Now I know your position on what you feel your role in Lansing is. I have listened to you state publically that you must follow the party line even if you don’t agree with it and even if it’s not in the best interest of your constituents. You claim that if you are ever going to get any of your ideas passed then you have to play ball with the leadership. While this may have some practical application in your mind, it speaks volumes about how little you really understand the process of politics.
Term limits are among the most devastating pieces of legislation ever passed in Michigan. Because you can only serve 6 years as a Representative, everyone in Lansing is a neophyte. How exactly are you supposed to know what to do when you take your seat? The party will tell you. The staff will tell you. There’s no term limits on them. So as we shift inexperienced legislators in and out through the revolving door created by term limits, we NEVER get representation unless our legislator has the courage to stand up to the radical elements in his/her party. Clearly you don’t have such courage. During your campaign I heard you say that you were not willing to go along with party leadership if it violated the interests of your district. Yet in votes during this lame duck session you did just that.

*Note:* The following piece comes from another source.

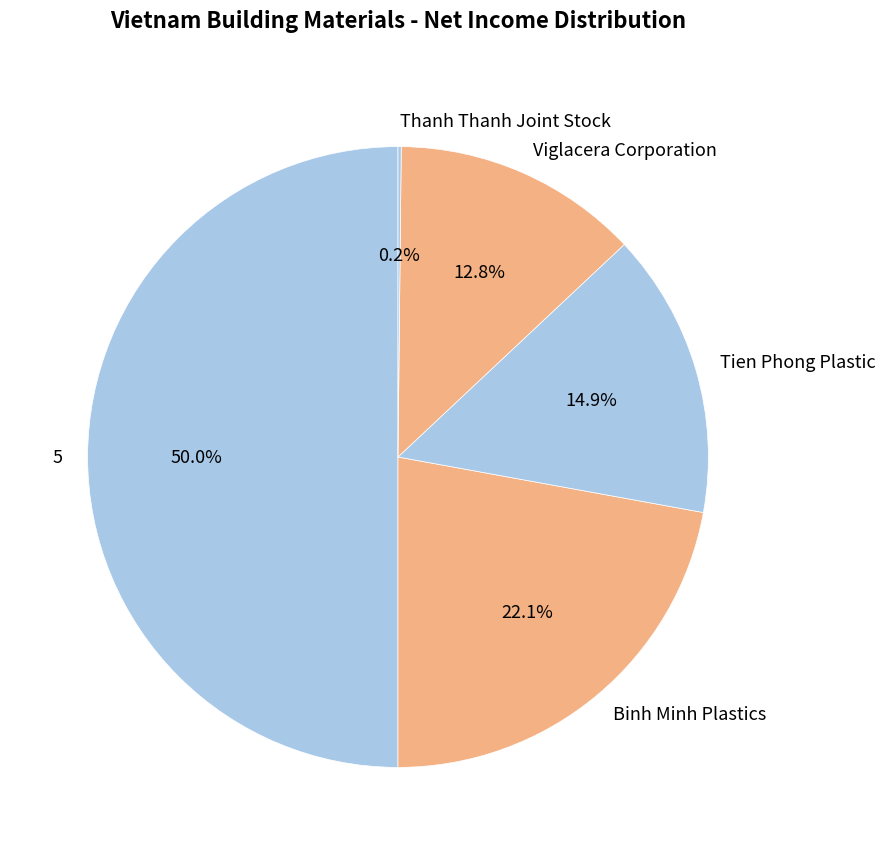

To the nearest percent, what percentage of the pie is 5?

50%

Was this just another campaign lie or do you really feel our state is better off with lower wages, reduced job safety, and an inferior education system? Say what you want about the role of unions in politics. I realize you don’t think much of unions and that they don’t think much of you. But it is indisputable that wages, benefits, and safety standards in states that are NOT Right-To-Work are higher than their counterparts who have sought to cripple unions. I am wondering if you truly believe our economy is better when people make less and are more at risk for injury on the job.
The radical elements of your party claim that Right-To-Work creates more jobs. In the absence of any evidence of that claim, I am wondering why you chose to vote to further harm our already faltering economy. And if jobs are actually created, what kind of jobs will they be? Jobs with lower wages, no benefits, and that are less safe will be created…if in fact any are. So the people “lucky” enough to get one of these jobs will have less money to spend in our already weak economy. And as I hope you know, it’s not just union wages that are damaged by Right-To-Work. Unions raise the level of wages of ALL jobs in our state as companies need to compete for the best workers.

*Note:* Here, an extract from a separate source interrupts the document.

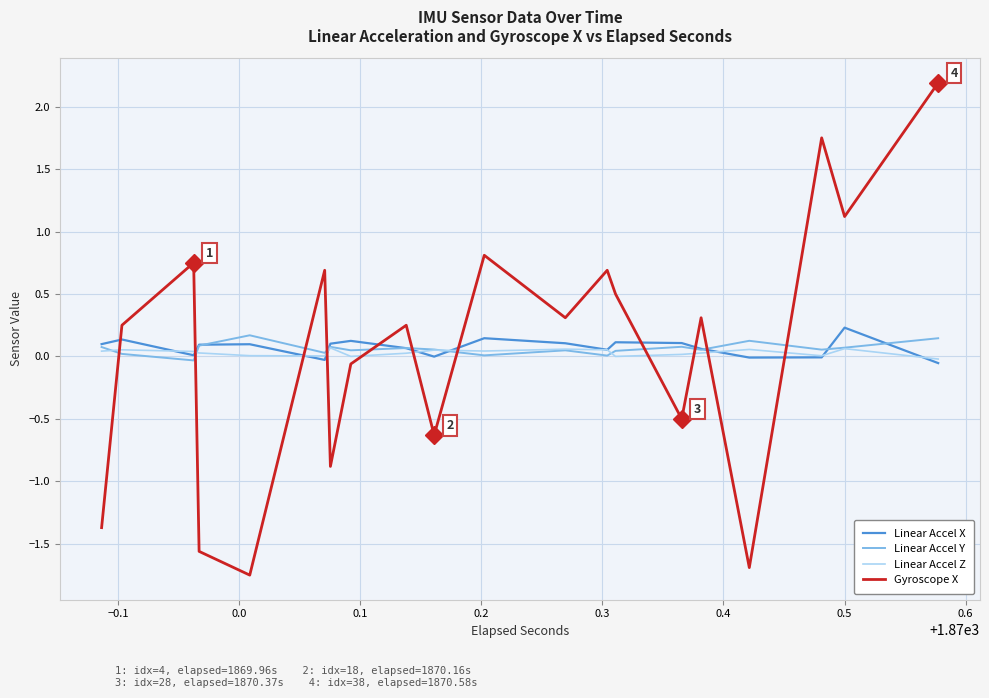

What is the average value of the Gyroscope X series?

0.1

As for education, I realize you have long been an opponent of public education. What I don’t understand is why. Have you really bought into the DeVoss and Koch plan to privatize education and control curriculum so that their radical ideas can be spoon-fed to our children? Each time you weaken schools by cutting funding and raising demands, you are taking steps toward fulfilling their dream of redefining education. As more private schools and more cyber schools appear in our state, we are closer to the day that our students will be taught such nonsense as the earth is 11,000 years old and was created in six days, and that the Bible is science, etc.

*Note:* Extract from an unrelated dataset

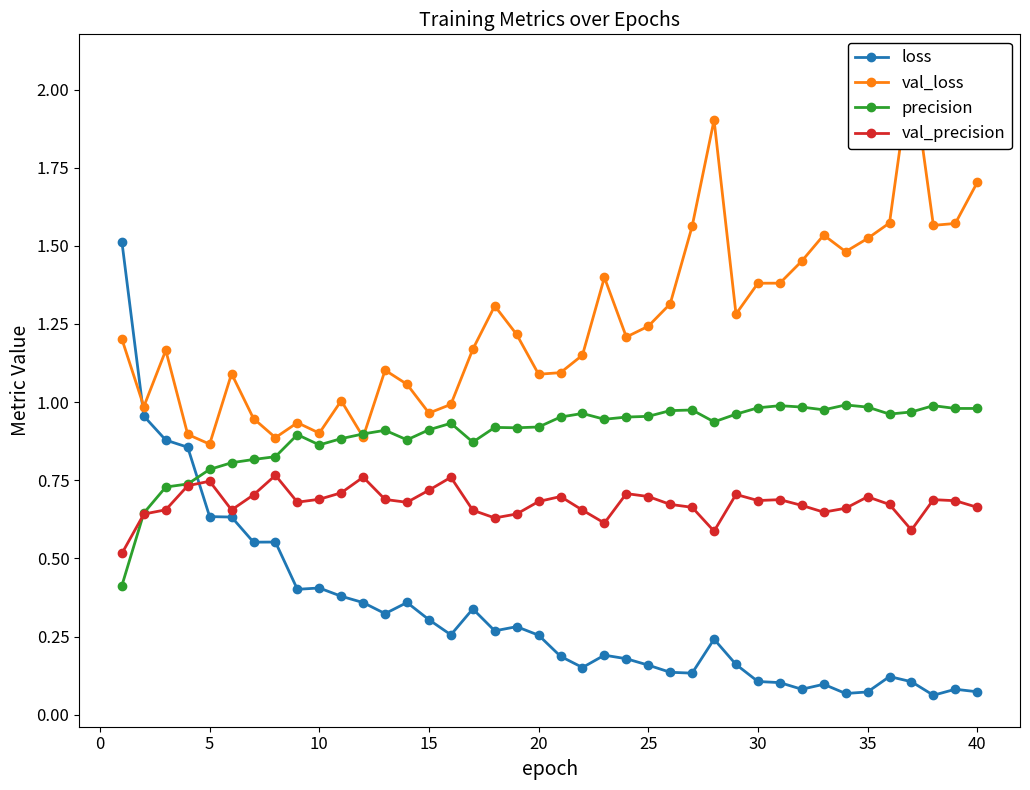

Is the value of val_precision at 15 greater than the value of precision at 35?

No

You can think of this fight over education as a fight over union power if you want. That’s a smokescreen. The real fight is over the definition of education and the ability of our children to think critically. As you assist in reducing education to the simple task of repeating back “facts” on some standardized test, you are doing long term damage to our future.
I realize that the radical elements of your party have convinced a lot of people that there is no money to do things the right way. Most people blindly accept this as a truism. But I look at the history of our government and I clearly see that when the political will exists to solve a problem, we can find the money. I could recite a litany of great accomplishments in this country that we found a way to fund in spite of continuing economic crises. The simple fact is that you can always tell what a society values by how it spends its money. As you continue to assist in the dismantling of public education in favor of an unproven, risky, and downright frightening future, your actions speak much louder than your words.
Finally, since you’re now beginning the second of what can be a maximum of three terms, are you finally ready to start reaping the rewards of being a good soldier for the radical elements of your party? All that blind following of their ideas must have certainly earned you the right to start doing things that are in OUR interest instead of theirs. Or did they lie to you like you lied to us?